Summary
holding that a disclosure by a vice president and sales manager of a corporation did not constitute waiver because he did not seek authorization from the board of directors
Summary of this case from Hedden v. Kean Univ.Opinion
Decided August 17, 1954.
Messrs. Charles J. Milton and William E. Bannon argued the cause for the plaintiff.
Mr. Bernard Freedman argued the cause for the defendants.
This matter comes before the court on a motion to compel an answer to a question posed during the taking of the deposition of William S. Brubaker, vice-president and sales manager of plaintiff.
Mr. Brubaker was asked "whether or not when he first went to his attorney in Harrisburg he told him that the Gallo Company owed the Plaintiff $27,743.50." Mr. Brubaker refused to answer the question on the grounds that it was privileged in that it was made in the course of the attorney-client relationship.
The witness, Brubaker, is not the client in this case, but he is the agent of the client. Since a corporation can only act through its agent, it must necessarily follow that if the attorney-client privilege is to extend to corporations, as it does, Russell v. Second National Bank of Paterson, 136 N.J.L. 270 ( E. A. 1947), it must necessarily extend to confidential communications made by the agent of the corporation. State v. Loponio, 85 N.J.L. 357 ( E. A. 1913).
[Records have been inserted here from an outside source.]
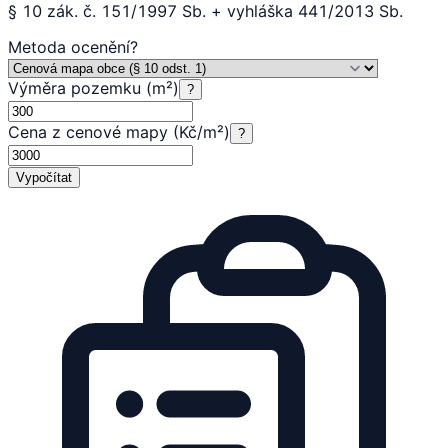
§ 10 zák. č. 151/1997 Sb. + vyhláška 441/2013 Sb.
Metoda ocenění
?
Výměra pozemku (m²)
?
Cena z cenové mapy (Kč/m²)
?
Vypočítat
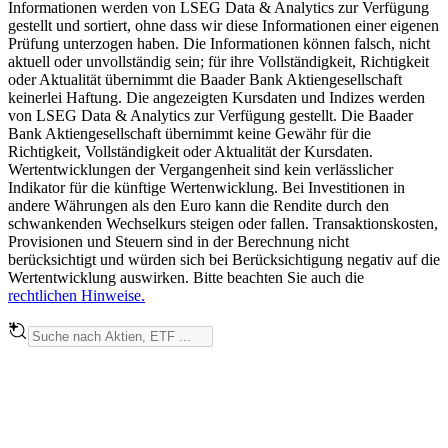
Informationen werden von LSEG Data & Analytics zur Verfügung
gestellt und sortiert, ohne dass wir diese Informationen einer eigenen
Prüfung unterzogen haben. Die Informationen können falsch, nicht
aktuell oder unvollständig sein; für ihre Vollständigkeit, Richtigkeit
oder Aktualität übernimmt die Baader Bank Aktiengesellschaft
keinerlei Haftung. Die angezeigten Kursdaten und Indizes werden
von LSEG Data & Analytics zur Verfügung gestellt. Die Baader
Bank Aktiengesellschaft übernimmt keine Gewähr für die
Richtigkeit, Vollständigkeit oder Aktualität der Kursdaten.
Wertentwicklungen der Vergangenheit sind kein verlässlicher
Indikator für die künftige Wertenwicklung. Bei Investitionen in
andere Währungen als den Euro kann die Rendite durch den
schwankenden Wechselkurs steigen oder fallen. Transaktionskosten,
Provisionen und Steuern sind in der Berechnung nicht
berücksichtigt und würden sich bei Berücksichtigung negativ auf die
Wertentwicklung auswirken. Bitte beachten Sie auch die
rechtlichen Hinweise.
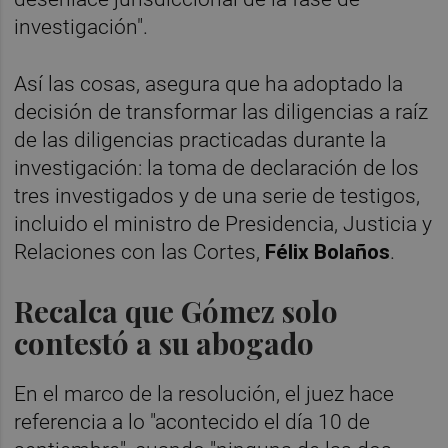
investigación".
Así las cosas, asegura que ha adoptado la
decisión de transformar las diligencias a raíz
de las diligencias practicadas durante la
investigación: la toma de declaración de los
tres investigados y de una serie de testigos,
incluido el ministro de Presidencia, Justicia y
Relaciones con las Cortes,
Félix Bolaños
.
Recalca que Gómez solo
contestó a su abogado
En el marco de la resolución, el juez hace
referencia a lo "acontecido el día 10 de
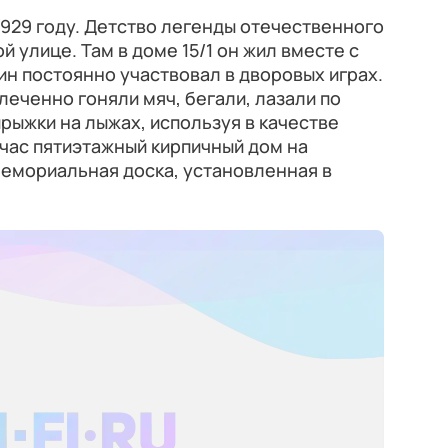
1929 году. Детство легенды отечественного
 улице. Там в доме 15/1 он жил вместе с
ин постоянно участвовал в дворовых играх.
леченно гоняли мяч, бегали, лазали по
прыжки на лыжах, используя в качестве
час пятиэтажный кирпичный дом на
емориальная доска, установленная в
It is clear that the attorney-client privilege would be defeated if the "disclosure of the confidences, though not compellable from the attorney, were still obtainable from the client." 8 Wigmore on Evidence, sec. 2324. Therefore the client himself can claim the privilege from disclosing matters so protected.
I will next deal with the question of whether Brubaker waived the privilege by his prior testimony.
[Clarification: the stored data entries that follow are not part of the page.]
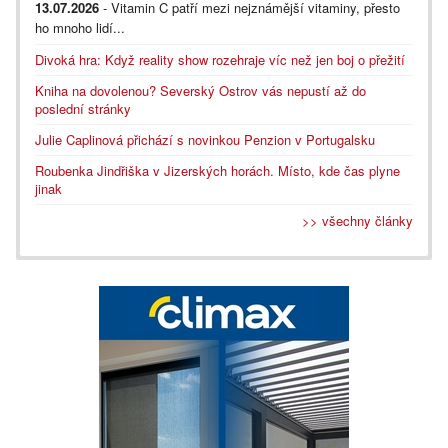
13.07.2026
- Vitamin C patří mezi nejznámější vitaminy, přesto
ho mnoho lidí...
Divoká hra: Když reality show rozehraje víc než jen boj o přežití
Kniha na dovolenou? Severský Ostrov vás nepustí až do
poslední stránky
Julie Caplinová přichází s novinkou Penzion v Portugalsku
Roubenka Jindřiška v Jizerských horách. Místo, kde čas plyne
jinak
>> všechny články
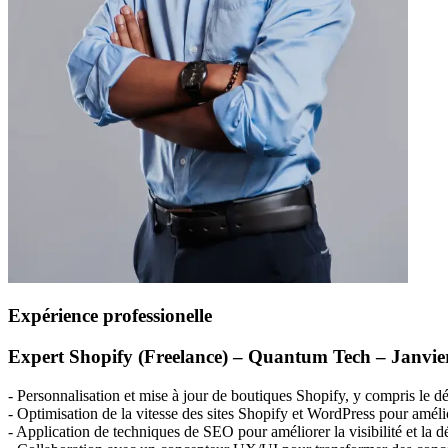
Expérience professionelle
Expert Shopify (Freelance) – Quantum Tech – Janvie
- Personnalisation et mise à jour de boutiques Shopify, y compris le 
- Optimisation de la vitesse des sites Shopify et WordPress pour améli
- Application de techniques de
SEO
pour améliorer la visibilité et la 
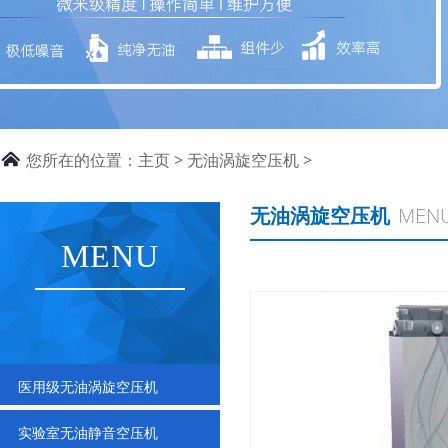
您所在的位置：
主页
>
无油涡旋空压机
>
无油涡旋空压机
MEN
MENU
医用级无油涡旋空压机
实验室无油静音空压机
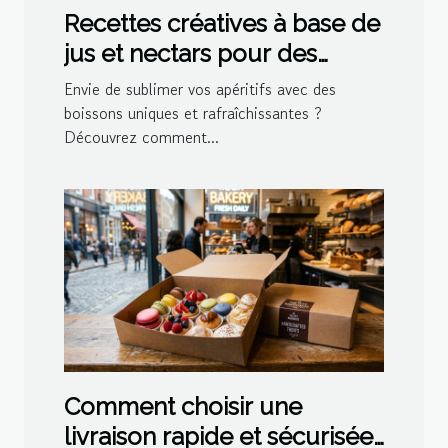
Recettes créatives à base de
jus et nectars pour des
cocktails maison
Envie de sublimer vos apéritifs avec des
boissons uniques et rafraîchissantes ?
Découvrez comment...
Comment choisir une
livraison rapide et sécurisée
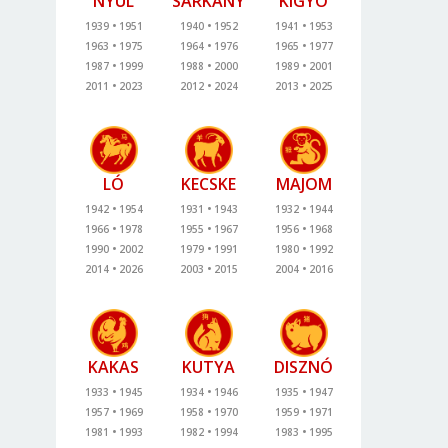
NYÚL
SÁRKÁNY
KÍGYÓ
1939
1951
1940
1952
1941
1953
1963
1975
1964
1976
1965
1977
1987
1999
1988
2000
1989
2001
2011
2023
2012
2024
2013
2025
LÓ
KECSKE
MAJOM
1942
1954
1931
1943
1932
1944
1966
1978
1955
1967
1956
1968
1990
2002
1979
1991
1980
1992
2014
2026
2003
2015
2004
2016
KAKAS
KUTYA
DISZNÓ
1933
1945
1934
1946
1935
1947
1957
1969
1958
1970
1959
1971
1981
1993
1982
1994
1983
1995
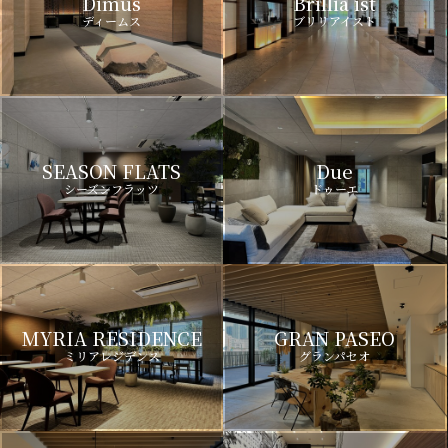
Dimus
Brillia ist
ディームス
ブリリアイスト
SEASON FLATS
Due
シーズンフラッツ
ドゥーエ
MYRIA RESIDENCE
GRAN PASEO
ミリアレジデンス
グランパセオ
The attorney-client privilege can be waived, Sayre v. Sayre, 14 N.J.L. 487 ( Sup. Ct. 1834); and as heretofore stated, since the privilege can only apply to a corporation through the statements of its agent, conversely, it can be waived by its agent. But the agent must be acting in the scope of his authority. The witness, Brubaker, was not a director of the plaintiff corporation, and it is the undisputed law that the act of a president or other officer of a corporation is not regarded as the act of the corporation, unless it is shown that such act was within the scope of his employment as derived from the board of directors or unless it pertained to his official duty. Gabriel v. Auf Der Heide — Aragona Inc., 14 N.J. Super. 558 ( App. Div. 1951); Beck v. Edwards Lewis, 141 N.J. Eq. 326 ( Ch. Div. 1948).
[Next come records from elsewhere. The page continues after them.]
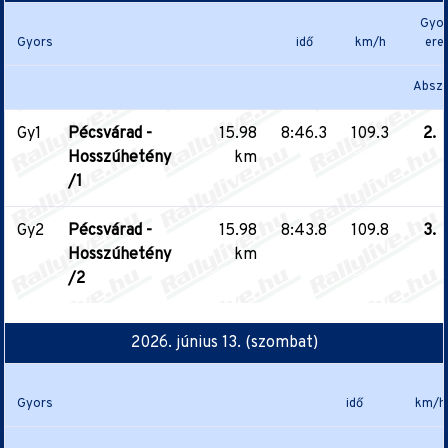
Gyor
Gyors
idő
km/h
ere
Absz.
Gy1
Pécsvárad -
15.98
8:46.3
109.3
2.
Hosszúhetény
km
/1
Gy2
Pécsvárad -
15.98
8:43.8
109.8
3.
Hosszúhetény
km
/2
2026. június 13. (szombat)
Gyors
idő
km/h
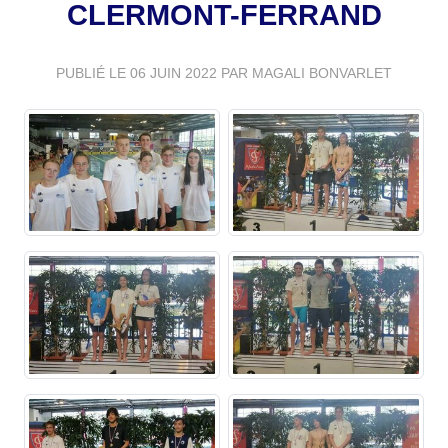
CLERMONT-FERRAND
PUBLIÉ LE
06 JUIN 2022
PAR MAGALI BONVARLET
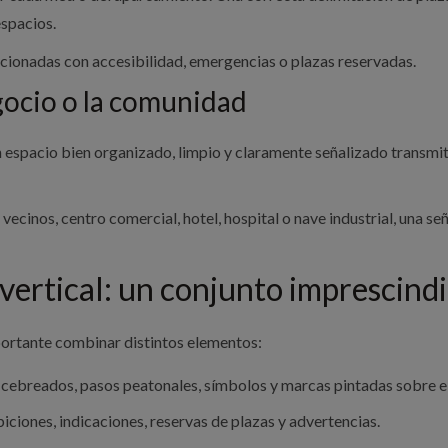
espacios.
acionadas con accesibilidad, emergencias o plazas reservadas.
gocio o la comunidad
 espacio bien organizado, limpio y claramente señalizado transmit
ecinos, centro comercial, hotel, hospital o nave industrial, una se
 vertical: un conjunto imprescind
portante combinar distintos elementos:
as, cebreados, pasos peatonales, símbolos y marcas pintadas sobre 
biciones, indicaciones, reservas de plazas y advertencias.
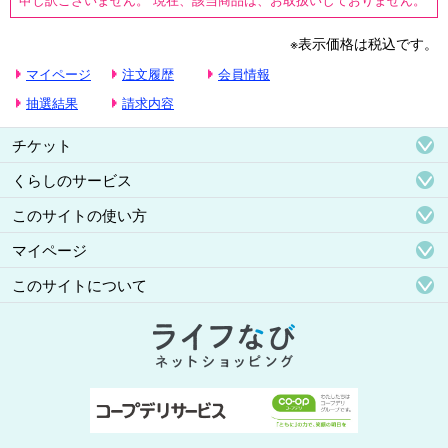
※表示価格は税込です。
マイページ
注文履歴
会員情報
抽選結果
請求内容
チケット
くらしのサービス
このサイトの使い方
マイページ
このサイトについて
There is no evidence in the case from which I can find that Brubaker had any authority to waive the privilege belonging to the plaintiff. He was the vice-president and sales manager of the corporation and was not even a member of the board of directors. I fully realize that to sustain the privilege is to withhold the truth and "it is therefore to be strictly limited to the purposes for which it exists," In re Selser, 15 N.J. 393 (1954); but I find the facts of the case meet the purpose of the attorney-client privilege which is deeply imbedded in our jurisprudence. State v. Toscano, 13 N.J. 418 (1953).
An order will be entered denying defendants the right to compel Brubaker to answer the question.